Круглый стол о проблемах языка Церкви, как мы и предполагали, позволил коснуться не только чисто языковых проблем, но и серьезных вопросов, выходящих за рамки лингвистической проблематики. Это неудивительно, ведь состояние языка всегда является точным индикатором состояния общественного сознания.
Присутствовали на нем скептики, утверждавшие, что бессмысленно (а иногда и безнравственно) говорить о том, о чем мы говорили. Дескать, не наше это дело - решать, каким должен быть богослужебный язык, и говоря об этом, мы ничего не изменим. Но богослужебный язык - это не язык священника и не язык словарей, а в первую очередь язык литургического собрания. То есть наш.
Поэтому давайте говорить, и говорить вслух. Это многое меняет.

Ольга Квирквелия, кандидат исторических наук, координатор Совета католиков-мирян: В последнее время использование русского литургического языка людьми, очень часто русским языком не владеющими (и это самое грустное), приводит, на мой взгляд, просто к обнищанию языка. Не лучше было бы использовать в литургии латынь? Я просто знаю, что если такие же ошибки, какие допускаются на русском, будут допущены на латыни, меня это будет корежить не так сильно. Исходя из такого прагматического подхода и нежелания ранить свою нежную русскую душу (хотя она у меня и не очень русская) и была сделана эта реплика. Более того, мне кажется ущербной попытка перевести тексты, звучащие в переводе кошмарно, просто потому, что они должны быть переведены. По-моему, проще выучить.
Я не призываю вовсе отказаться от русского. Я призываю не забывать о латыни. Этот выход из нашей сложной языковой ситуации существует и его можно использовать. Ничего страшного не происходило, когда священники спокойно служили по-латыни, а мы спокойно глядели в параллельный текст.
Кроме того - и это самое для меня главное - в латыни я вижу знак единства вселенской Церкви.
Петр Сахаров, кандидат филологических наук, гл. редактор католической радиостанции "Дар": Если для нас вся проблема упирается исключительно в произношение наших нерусских батюшек, то едва ли ее вообще стоит обсуждать. Во-первых, не все они так уж плохо произносят по-русски. Но если даже человек систематически произносит "отца" как "яйца", достаточно ему просто на это указать.

Листинг данных:
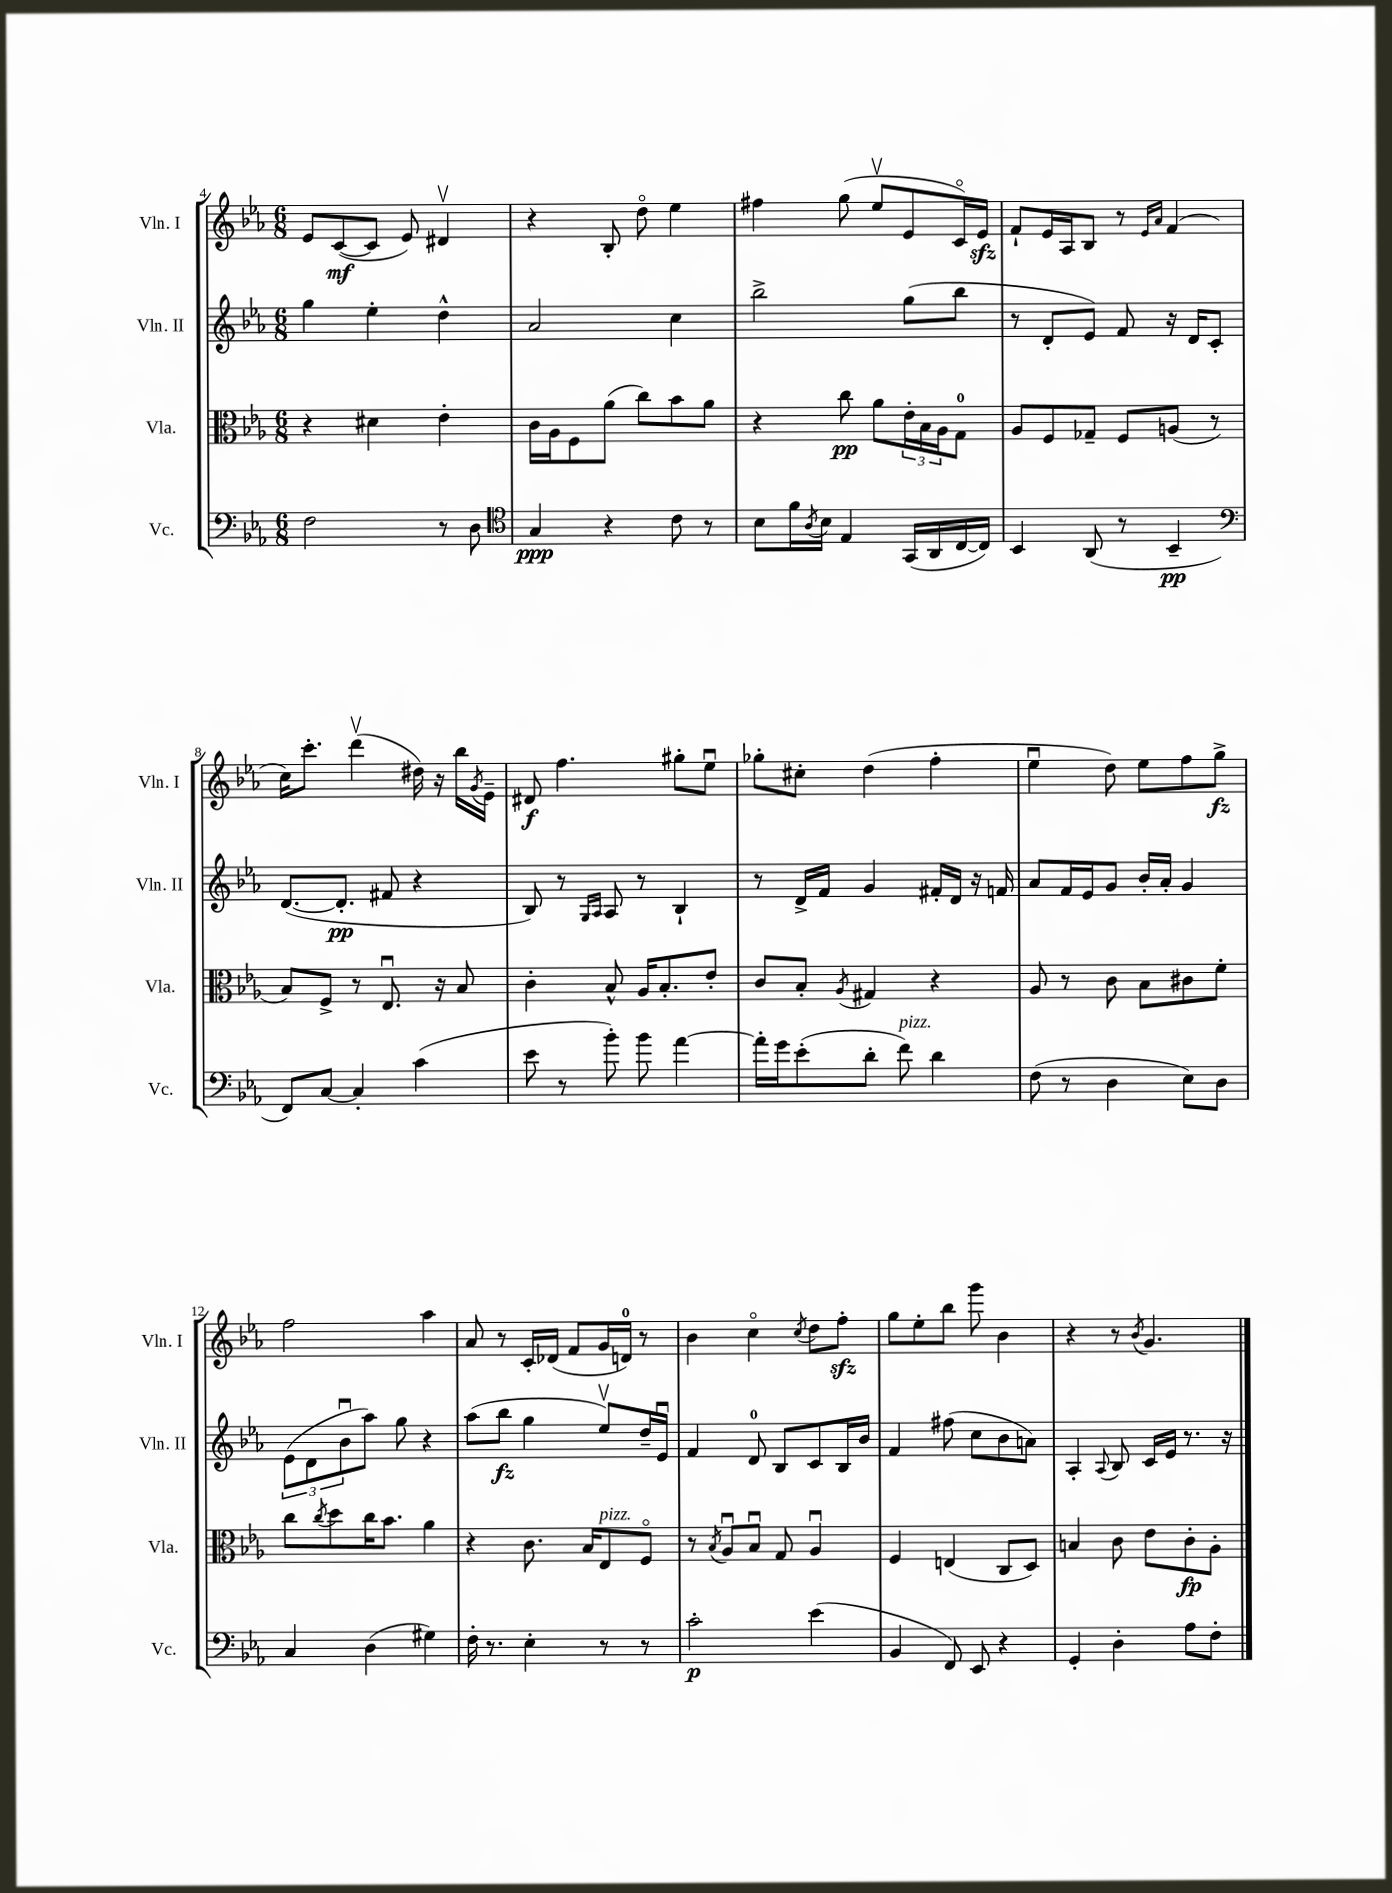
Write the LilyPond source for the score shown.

Задание 1: Какую должность, согласно документу, занимает Петр Сахаров?
Задание 2: Кратко перескажите абзац документа, который начинается словами «Я не призываю вовсе отказаться», и сохраните его основные факты.
Задание 3: Выпишите из документа без изменений фрагмент, начиная со слов «Присутствовали на нем» и заканчивая словами «То есть наш.».
Листинг — самостоятельный материал, не связанный с документом.

Правильный ответ 1: Он главный редактор католической радиостанции «Дар».

Правильный ответ 2: Автор реплики не предлагает отказываться от русского языка, но призывает не забывать о латыни. Это реальный выход из сложной языковой ситуации. Когда священники служили по-латыни, а верующие следили за службой по параллельному тексту, ничего страшного не происходило.

Правильный ответ 3:
Присутствовали на нем скептики, утверждавшие, что бессмысленно (а иногда и безнравственно) говорить о том, о чем мы говорили. Дескать, не наше это дело - решать, каким должен быть богослужебный язык, и говоря об этом, мы ничего не изменим. Но богослужебный язык - это не язык священника и не язык словарей, а в первую очередь язык литургического собрания. То есть наш.